### Extracted records:

□ □ □ □ □ □ □

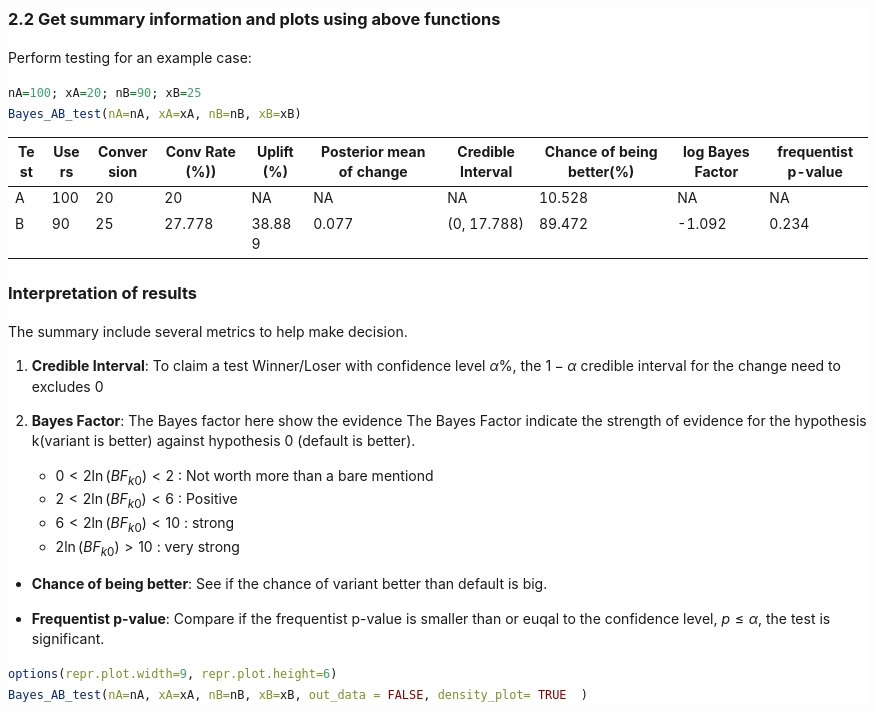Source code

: ### 2.2 Get summary information and plots using above functions
Perform testing for an example case:



```R
nA=100; xA=20; nB=90; xB=25
Bayes_AB_test(nA=nA, xA=xA, nB=nB, xB=xB)
```


<table>
<thead><tr><th scope=col>Test</th><th scope=col>Users</th><th scope=col>Conversion</th><th scope=col>Conv Rate (%))</th><th scope=col>Uplift (%)</th><th scope=col>Posterior mean of change</th><th scope=col>Credible Interval</th><th scope=col>Chance of being better(%)</th><th scope=col>log Bayes Factor</th><th scope=col>frequentist p-value</th></tr></thead>
<tbody>
	<tr><td>A          </td><td>100        </td><td>20         </td><td>20         </td><td>NA         </td><td>NA         </td><td>NA         </td><td>10.528     </td><td>NA         </td><td>NA         </td></tr>
	<tr><td>B          </td><td>90         </td><td>25         </td><td>27.778     </td><td>38.889     </td><td>0.077      </td><td>(0, 17.788)</td><td>89.472     </td><td>-1.092     </td><td>0.234      </td></tr>
</tbody>
</table>



### Interpretation of results
The summary include several metrics to help make decision.
1. **Credible Interval**:
To claim a test Winner/Loser with confidence level $\alpha\%$, the $1-\alpha$ credible interval for the change need to excludes 0

2. **Bayes Factor**: The Bayes factor here show the evidence 
The Bayes Factor indicate the strength of evidence for the hypothesis k(variant is better) against hypothesis 0 (default is better).
   * $0 < 2\ln(BF_{k0}) <2$ : Not worth more than a bare mentiond
   * $2 < 2\ln(BF_{k0}) <6$ : Positive
   * $6 < 2\ln(BF_{k0}) <10$ : strong
   * $2\ln(BF_{k0}) > 10$ : very strong
   
* **Chance of being better**: 
See if the chance of variant better than default is big.

* **Frequentist p-value**: 
Compare if the frequentist p-value is smaller than or euqal to the confidence level, $p \le \alpha$, the test is significant. 


```R
options(repr.plot.width=9, repr.plot.height=6)
Bayes_AB_test(nA=nA, xA=xA, nB=nB, xB=xB, out_data = FALSE, density_plot= TRUE  )
```

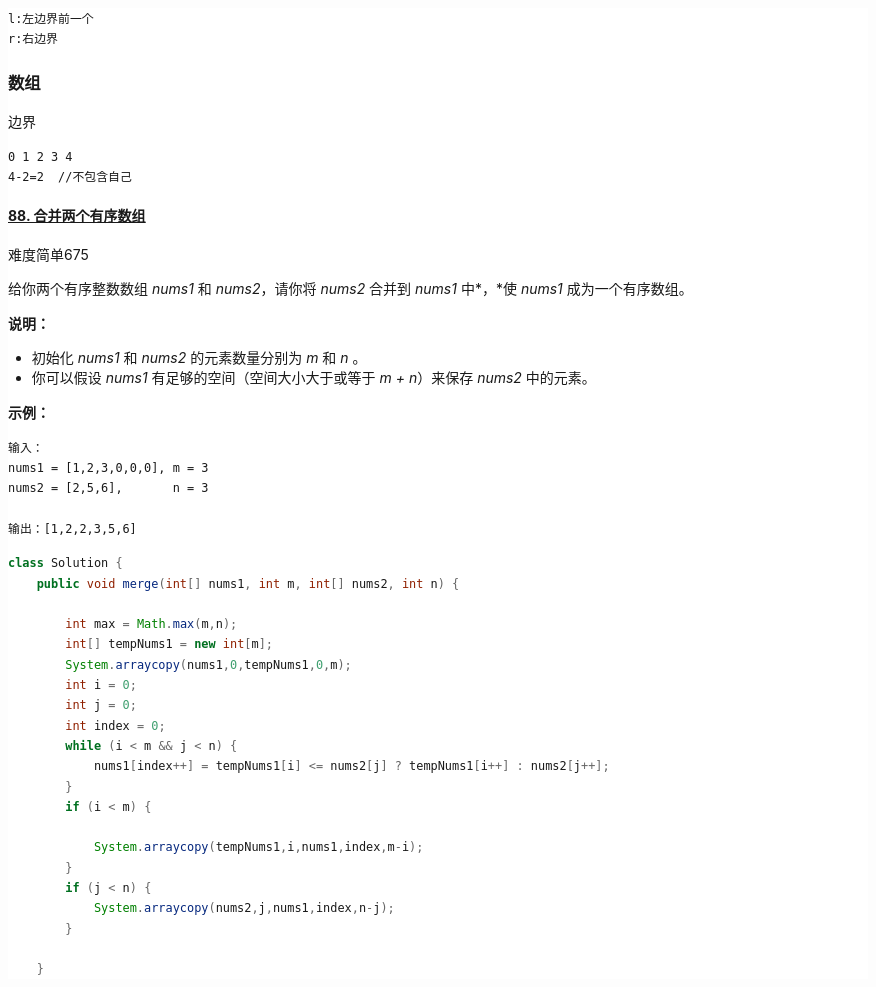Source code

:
 ```java
```



```python
l:左边界前一个
r:右边界
```







### 数组

边界

```
0 1 2 3 4
4-2=2  //不包含自己

```



#### [88. 合并两个有序数组](https://leetcode-cn.com/problems/merge-sorted-array/)

难度简单675

给你两个有序整数数组 *nums1* 和 *nums2*，请你将 *nums2* 合并到 *nums1* 中*，*使 *nums1* 成为一个有序数组。

 

**说明：**

- 初始化 *nums1* 和 *nums2* 的元素数量分别为 *m* 和 *n* 。
- 你可以假设 *nums1* 有足够的空间（空间大小大于或等于 *m + n*）来保存 *nums2* 中的元素。

 

**示例：**

```
输入：
nums1 = [1,2,3,0,0,0], m = 3
nums2 = [2,5,6],       n = 3

输出：[1,2,2,3,5,6]
```

```java
class Solution {
    public void merge(int[] nums1, int m, int[] nums2, int n) {
       
        int max = Math.max(m,n);
        int[] tempNums1 = new int[m];
        System.arraycopy(nums1,0,tempNums1,0,m);
        int i = 0;
        int j = 0;
        int index = 0;
        while (i < m && j < n) {
            nums1[index++] = tempNums1[i] <= nums2[j] ? tempNums1[i++] : nums2[j++];
        }
        if (i < m) {
            
            System.arraycopy(tempNums1,i,nums1,index,m-i);
        }
        if (j < n) {
            System.arraycopy(nums2,j,nums1,index,n-j);
        }
        
    }
```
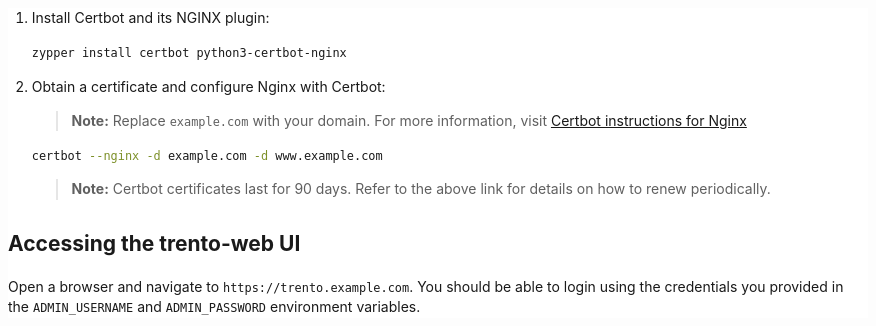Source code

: 1.  Install Certbot and its NGINX plugin:

    ```bash
    zypper install certbot python3-certbot-nginx
    ```

1.  Obtain a certificate and configure Nginx with Certbot:

    > **Note:** Replace `example.com` with your domain. For more information, visit [Certbot instructions for Nginx](https://certbot.eff.org/instructions?ws=nginx&os=leap)

    ```bash
    certbot --nginx -d example.com -d www.example.com
    ```

    > **Note:** Certbot certificates last for 90 days. Refer to the above link for details on how to renew periodically.

## Accessing the trento-web UI

Open a browser and navigate to `https://trento.example.com`. You should be able to login using the credentials you provided in the `ADMIN_USERNAME` and `ADMIN_PASSWORD` environment variables.
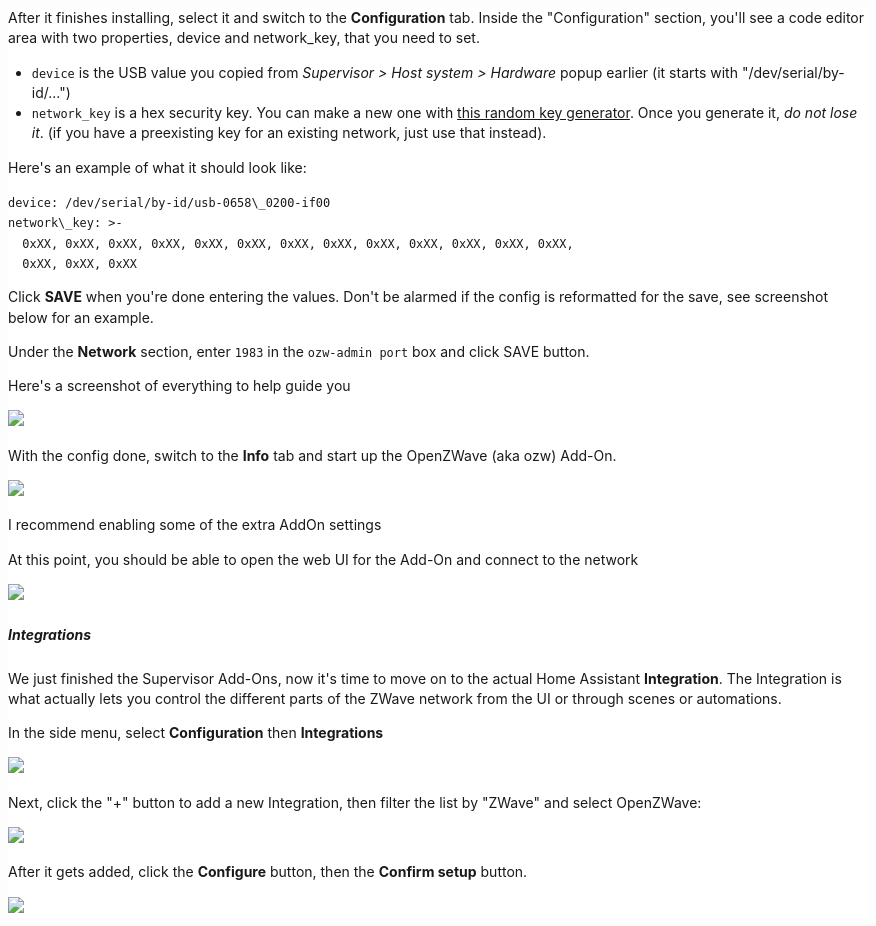 After it finishes installing, select it and switch to the **Configuration** tab. Inside the "Configuration" section, you'll see a code editor area with two properties, device and network\_key, that you need to set.

*   `device` is the USB value you copied from _Supervisor > Host system > Hardware_ popup earlier (it starts with "/dev/serial/by-id/...")
*   `network_key` is a hex security key. You can make a new one with [this random key generator](https://www.random.org/cgi-bin/randbyte?nbytes=16&format=h). Once you generate it, _do not lose it_. (if you have a preexisting key for an existing network, just use that instead).

Here's an example of what it should look like:

```
device: /dev/serial/by-id/usb-0658\_0200-if00
network\_key: >-
  0xXX, 0xXX, 0xXX, 0xXX, 0xXX, 0xXX, 0xXX, 0xXX, 0xXX, 0xXX, 0xXX, 0xXX, 0xXX,
  0xXX, 0xXX, 0xXX
```

Click **SAVE** when you're done entering the values. Don't be alarmed if the config is reformatted for the save, see screenshot below for an example.

Under the **Network** section, enter `1983` in the `ozw-admin port` box and click SAVE button.

Here's a screenshot of everything to help guide you

![](/dvlup-blog/wp-content/uploads/2020/10/image-16-1024x649.png)

With the config done, switch to the **Info** tab and start up the OpenZWave (aka ozw) Add-On.

![](/dvlup-blog/wp-content/uploads/2020/10/image-18-1024x649.png)

I recommend enabling some of the extra AddOn settings

At this point, you should be able to open the web UI for the Add-On and connect to the network

![](/dvlup-blog/wp-content/uploads/2020/10/image-24-1024x709.png)

##### Integrations

We just finished the Supervisor Add-Ons, now it's time to move on to the actual Home Assistant **Integration**. The Integration is what actually lets you control the different parts of the ZWave network from the UI or through scenes or automations.

In the side menu, select **Configuration** then **Integrations**

![](/dvlup-blog/wp-content/uploads/2020/10/image-20-1024x649.png)

Next, click the "+" button to add a new Integration, then filter the list by "ZWave" and select OpenZWave:

![](/dvlup-blog/wp-content/uploads/2020/10/image-21-1024x728.png)

After it gets added, click the **Configure** button, then the **Confirm setup** button.

![](/dvlup-blog/wp-content/uploads/2020/10/image-22-1024x786.png)
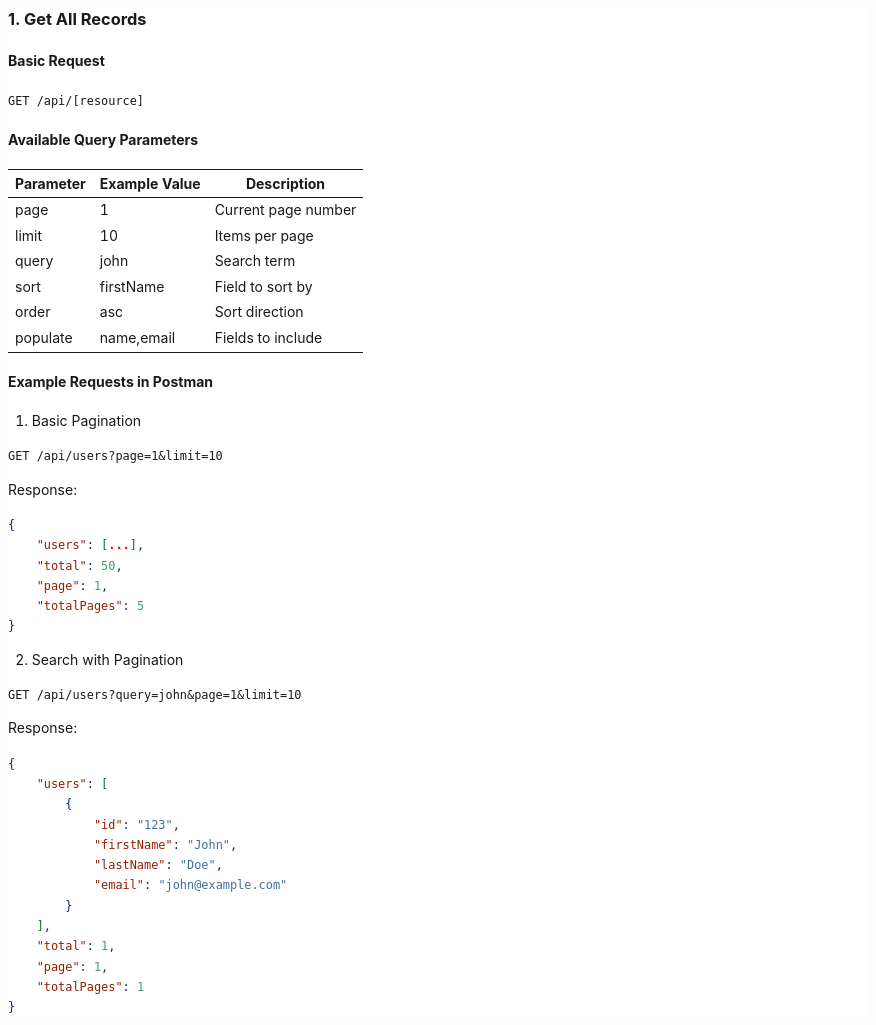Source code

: ### 1. Get All Records

#### Basic Request

```http
GET /api/[resource]
```

#### Available Query Parameters

| Parameter | Example Value | Description         |
| --------- | ------------- | ------------------- |
| page      | 1             | Current page number |
| limit     | 10            | Items per page      |
| query     | john          | Search term         |
| sort      | firstName     | Field to sort by    |
| order     | asc           | Sort direction      |
| populate  | name,email    | Fields to include   |

#### Example Requests in Postman

1. Basic Pagination

```http
GET /api/users?page=1&limit=10
```

Response:

```json
{
    "users": [...],
    "total": 50,
    "page": 1,
    "totalPages": 5
}
```

2. Search with Pagination

```http
GET /api/users?query=john&page=1&limit=10
```

Response:

```json
{
	"users": [
		{
			"id": "123",
			"firstName": "John",
			"lastName": "Doe",
			"email": "john@example.com"
		}
	],
	"total": 1,
	"page": 1,
	"totalPages": 1
}
```
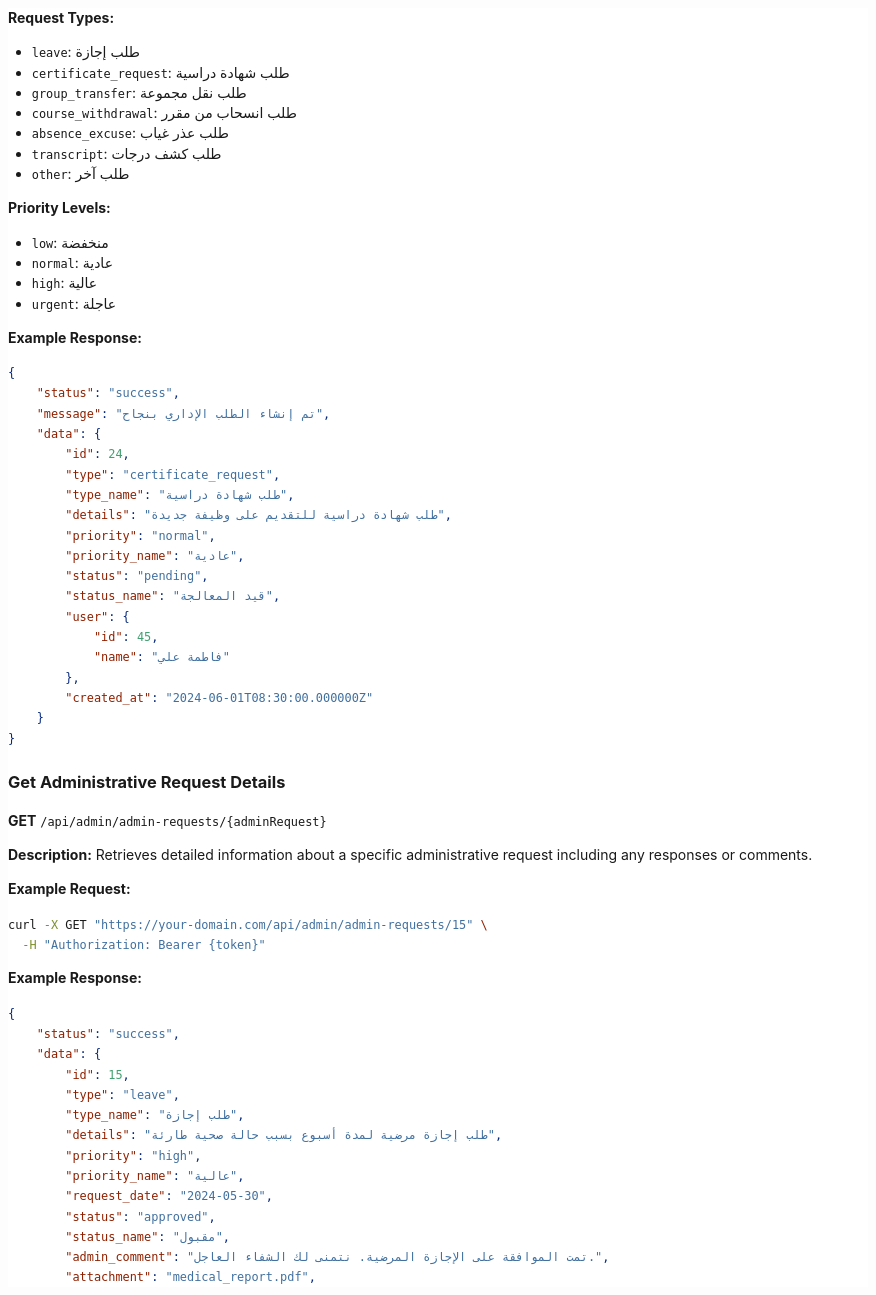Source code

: **Request Types:**
- `leave`: طلب إجازة
- `certificate_request`: طلب شهادة دراسية
- `group_transfer`: طلب نقل مجموعة
- `course_withdrawal`: طلب انسحاب من مقرر
- `absence_excuse`: طلب عذر غياب
- `transcript`: طلب كشف درجات
- `other`: طلب آخر

**Priority Levels:**
- `low`: منخفضة
- `normal`: عادية
- `high`: عالية
- `urgent`: عاجلة

**Example Response:**
```json
{
    "status": "success",
    "message": "تم إنشاء الطلب الإداري بنجاح",
    "data": {
        "id": 24,
        "type": "certificate_request",
        "type_name": "طلب شهادة دراسية",
        "details": "طلب شهادة دراسية للتقديم على وظيفة جديدة",
        "priority": "normal",
        "priority_name": "عادية",
        "status": "pending",
        "status_name": "قيد المعالجة",
        "user": {
            "id": 45,
            "name": "فاطمة علي"
        },
        "created_at": "2024-06-01T08:30:00.000000Z"
    }
}
```

### Get Administrative Request Details
**GET** `/api/admin/admin-requests/{adminRequest}`

**Description:** 
Retrieves detailed information about a specific administrative request including any responses or comments.

**Example Request:**
```bash
curl -X GET "https://your-domain.com/api/admin/admin-requests/15" \
  -H "Authorization: Bearer {token}"
```

**Example Response:**
```json
{
    "status": "success",
    "data": {
        "id": 15,
        "type": "leave",
        "type_name": "طلب إجازة",
        "details": "طلب إجازة مرضية لمدة أسبوع بسبب حالة صحية طارئة",
        "priority": "high",
        "priority_name": "عالية",
        "request_date": "2024-05-30",
        "status": "approved",
        "status_name": "مقبول",
        "admin_comment": "تمت الموافقة على الإجازة المرضية. نتمنى لك الشفاء العاجل.",
        "attachment": "medical_report.pdf",
```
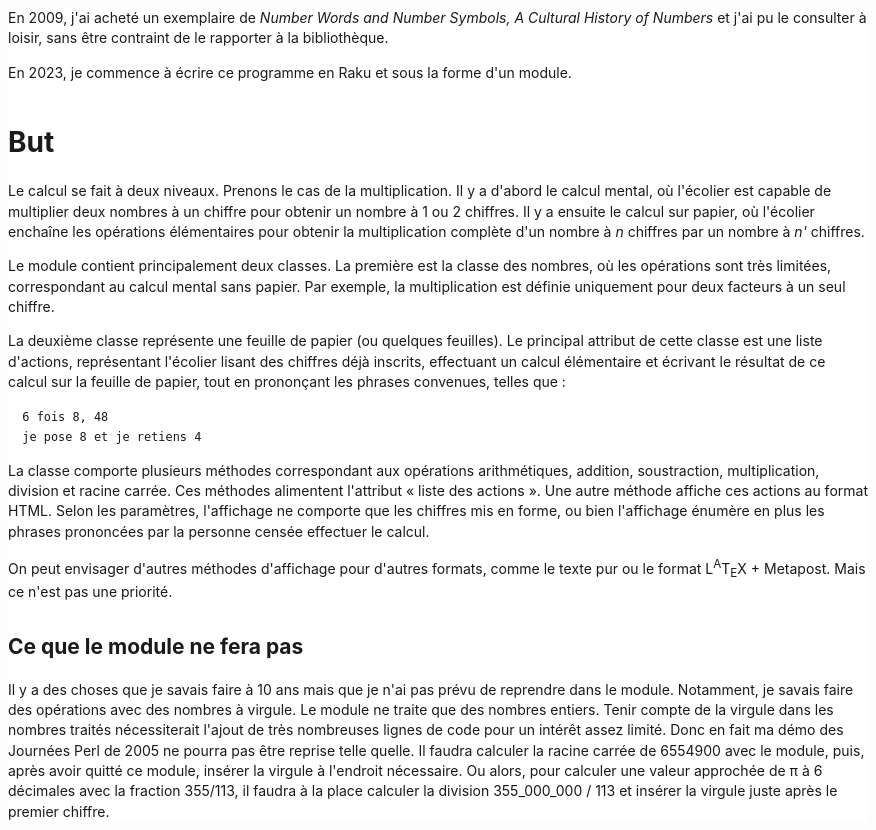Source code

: En  2009,  j'ai acheté  un  exemplaire  de  _Number Words  and  Number
Symbols, A  Cultural History  of Numbers_  et j'ai  pu le  consulter à
loisir, sans être contraint de le rapporter à la bibliothèque.

En 2023, je  commence à écrire ce  programme en Raku et  sous la forme
d'un module.

But
===

Le calcul se fait à deux niveaux. Prenons le cas de la multiplication.
Il  y  a  d'abord  le  calcul mental,  où  l'écolier  est  capable  de
multiplier deux nombres à  un chiffre pour obtenir un nombre  à 1 ou 2
chiffres. Il y  a ensuite le calcul sur papier,  où l'écolier enchaîne
les opérations  élémentaires pour  obtenir la  multiplication complète
d'un nombre à _n_ chiffres par un nombre à _n'_ chiffres.

Le module contient principalement deux classes. La première est la classe des
nombres, où les opérations sont très limitées, correspondant au calcul
mental  sans  papier.  Par  exemple,  la  multiplication  est  définie
uniquement pour deux facteurs à un seul chiffre.

La  deuxième classe  représente  une feuille  de  papier (ou  quelques
feuilles).  Le  principal  attribut  de cette  classe  est  une  liste
d'actions, représentant  l'écolier lisant des chiffres  déjà inscrits,
effectuant un calcul élémentaire et  écrivant le résultat de ce calcul
sur la  feuille de papier,  tout en prononçant les  phrases convenues,
telles que :

```
  6 fois 8, 48
  je pose 8 et je retiens 4
```

La  classe comporte  plusieurs méthodes  correspondant aux  opérations
arithmétiques,  addition,  soustraction, multiplication,  division  et
racine  carrée.   Ces  méthodes  alimentent  l'attribut   « liste  des
actions ». Une autre méthode affiche ces actions au format HTML. Selon
les paramètres, l'affichage ne comporte que les chiffres mis en forme,
ou  bien l'affichage  énumère en  plus les  phrases prononcées  par la
personne censée effectuer le calcul.

On peut envisager d'autres méthodes d'affichage pour d'autres formats,
comme  le  texte  pur  ou  le  format  L<sup>A</sup>T<sub>E</sub>X  +
Metapost. Mais ce n'est pas une priorité.

Ce que le module ne fera pas
----------------------------

Il y a  des choses que je savais  faire à 10 ans mais que  je n'ai pas
prévu  de reprendre  dans le  module. Notamment,  je savais  faire des
opérations avec  des nombres à  virgule. Le  module ne traite  que des
nombres entiers. Tenir  compte de la virgule dans  les nombres traités
nécessiterait  l'ajout  de très  nombreuses  lignes  de code  pour  un
intérêt assez limité.  Donc en fait ma démo des  Journées Perl de 2005
ne pourra pas être reprise telle  quelle. Il faudra calculer la racine
carrée de 6554900 avec le module,  puis, après avoir quitté ce module,
insérer la virgule à l'endroit nécessaire. Ou alors, pour calculer une
valeur  approchée de  π à  6 décimales  avec la  fraction 355/113,  il
faudra à la place calculer la division 355_000_000 / 113 et insérer la
virgule juste après le premier chiffre.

□ □ □ □ □ □ □

### Exercise:
Scan the entries above for the word "forme" and collect each line holding it.

### Solution to this exercise:
En 2023, je  commence à écrire ce  programme en Raku et  sous la forme
les paramètres, l'affichage ne comporte que les chiffres mis en forme,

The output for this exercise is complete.